Money, money, money

O ordenado mínimo português é um atentado à dignidade humana. Ninguém deveria receber tal ninharia em troca do seu trabalho. Mas talvez seja apenas o meu ponto de vista. Afinal, pagar tão pouco a quem faz tanto não tira o sono a nenhum patrão. 

Os franceses consideram-se os mais sacrificados do mundo em relação aos impostos. Criticam certos países onde os contribuintes fogem à sua responsabilidade. Apontam o dedo aos governos permissivos e chamam ladrão ao do seu país. Reconhecem que sem dinheiro não há Estado, mas consideram inaceitável o sacrifício individual em prol do bem-estar coletivo.

Os gauleses são conhecidos mundialmente como râleurs (estão constantemente a queixar-se de tudo). Desta vez, as suas lamúrias têm razão de ser. Os últimos dados da OCDE só vêm confirmar o que quase todos os que aqui trabalhamos sabíamos. França é o segundo país do mundo onde os trabalhadores são obrigados a pagar mais impostos. Pior, só mesmo na Bélgica. No que diz respeito aos encargos patronais a França tem mesmo a medalha de ouro.

Portugal aparece a meio da tabela nos dois gráficos. No nosso país os impostos não são tão elevados como alguns tendem a apregoar. Os salários é que são vergonhosamente baixos. O ordenado mínimo português é um atentado à dignidade humana. Ninguém deveria receber tal ninharia em troca do seu trabalho. Mas talvez seja apenas o meu ponto de vista. Afinal, pagar tão pouco a quem faz tanto não tira o sono a nenhum patrão. E se alguém se questionar, a culpa é do Governo. Como sempre.

Parece que já estou a adivinhar os argumentos dos chefes das PMEs. Isto para não falar nas microempresas que se espalham como cogumelos, mas já nascem com uma data de validade curta. Muitas vezes é praticamente impossível sobreviver no meio de tantas obrigações fiscais e burocracia. Nisso sim somos campeões! Muitos patrões fazem prova de resiliência e criatividade para evitar fechar as portas no final do mês. Outros preferem exibir o carro com mais cilindrada e o smartphone de última geração. Paga o justo pelo pecador.

Os funcionários públicos exigem, todos os anos, um aumento salarial. Ainda assim, não são os mais sacrificados. Os dados oficiais demonstram que a função pública nacional tem um salário médio superior ao de outros países da OCDE. Uma vez mais, o Estado português exige um esforço sobre-humano à esfera privada para custear o excedente de mão-de-obra pública.

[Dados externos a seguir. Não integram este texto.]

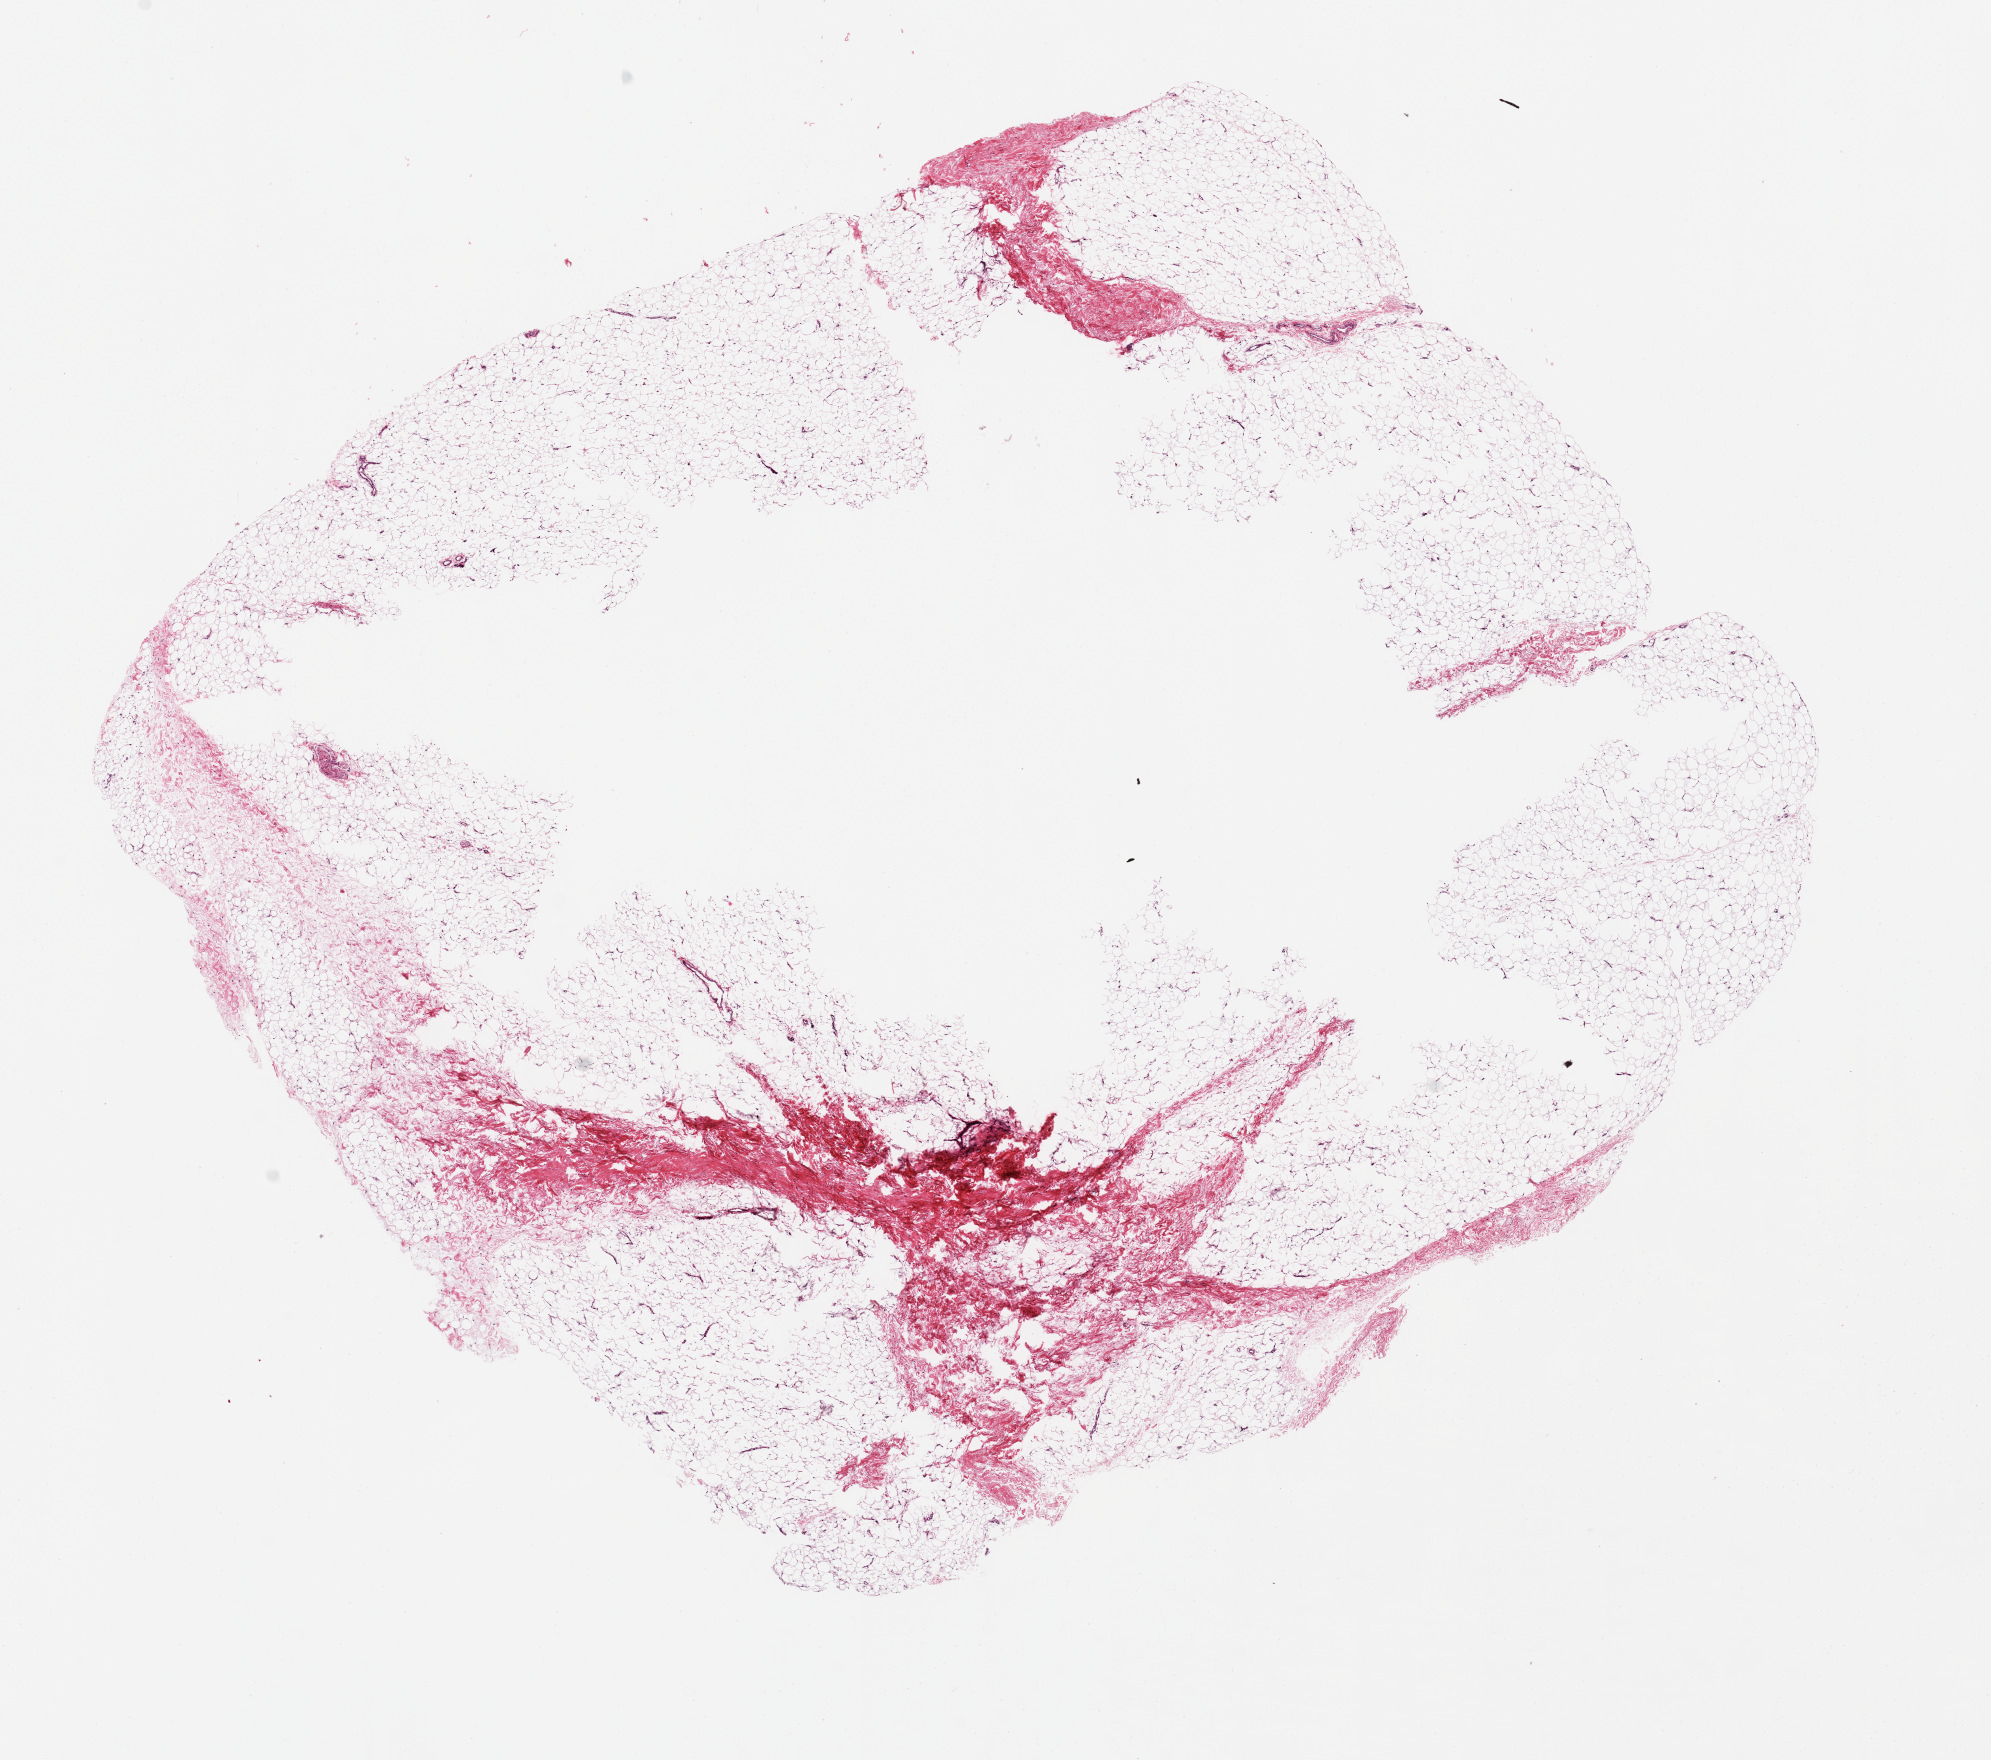
Whole-slide image, haematoxylin and eosin stain — low-resolution overview of the scanned area, about 15.8 x 13.9 mm (slide scanned at 20x), PAXgene-fixed, paraffin-embedded tissue, target tissue: adipose tissue, donor tissue sample. Donor: female.
Pathologist's review note for this sample: ~10x10mm. Central 60% unfixed with large hole/tear.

Dizem os entendidos na matéria que a atual situação económica não é a mais favorável para se mudar de trabalho. Quem tem um emprego deve preservá-lo ciosamente. Decidi desafiar as leis da Providência, essa deusa da Roma Antiga com a capacidade de prever as coisas que são boas, as que são ruins ou simplesmente as que não são nada. Como a sorte sorri aos audazes, mas sobretudo a quem se esforça, consegui. Mudei de trabalho, de área profissional e de cidade. Não sem apreensão e algum receio. Sair da zona de conforto nunca é fácil, mas conseguir dar o passo não tem preço.

Pela primeira vez, nas várias entrevistas que fiz, perguntaram-me o salário bruto desejado. Confesso que foi-me difícil apresentar um valor. Até há pouco tempo essa questão nunca era colocada porque o montante apresentado era sempre líquido. A carta dolorosa com os impostos pagos a peso de ouro chegava no final das férias do verão. A rentrée já começava com um sabor agridoce. A partir de janeiro de 2019, o Governo francês quis copiar o modelo de outros países e criou o prélèvement à la source (retenção na fonte). O imposto é automaticamente deduzido mensalmente. Dei por mim a fazer contas de lápis e papel porque a diferença entre os dois salários é abismal. Passei a entender o sofrimento dos meus compatriotas cada vez que olham para o seu recibo de vencimento. Ainda por cima não são abrangidos pela lei das 35 horas semanais, mais uma invenção da gauche caviar!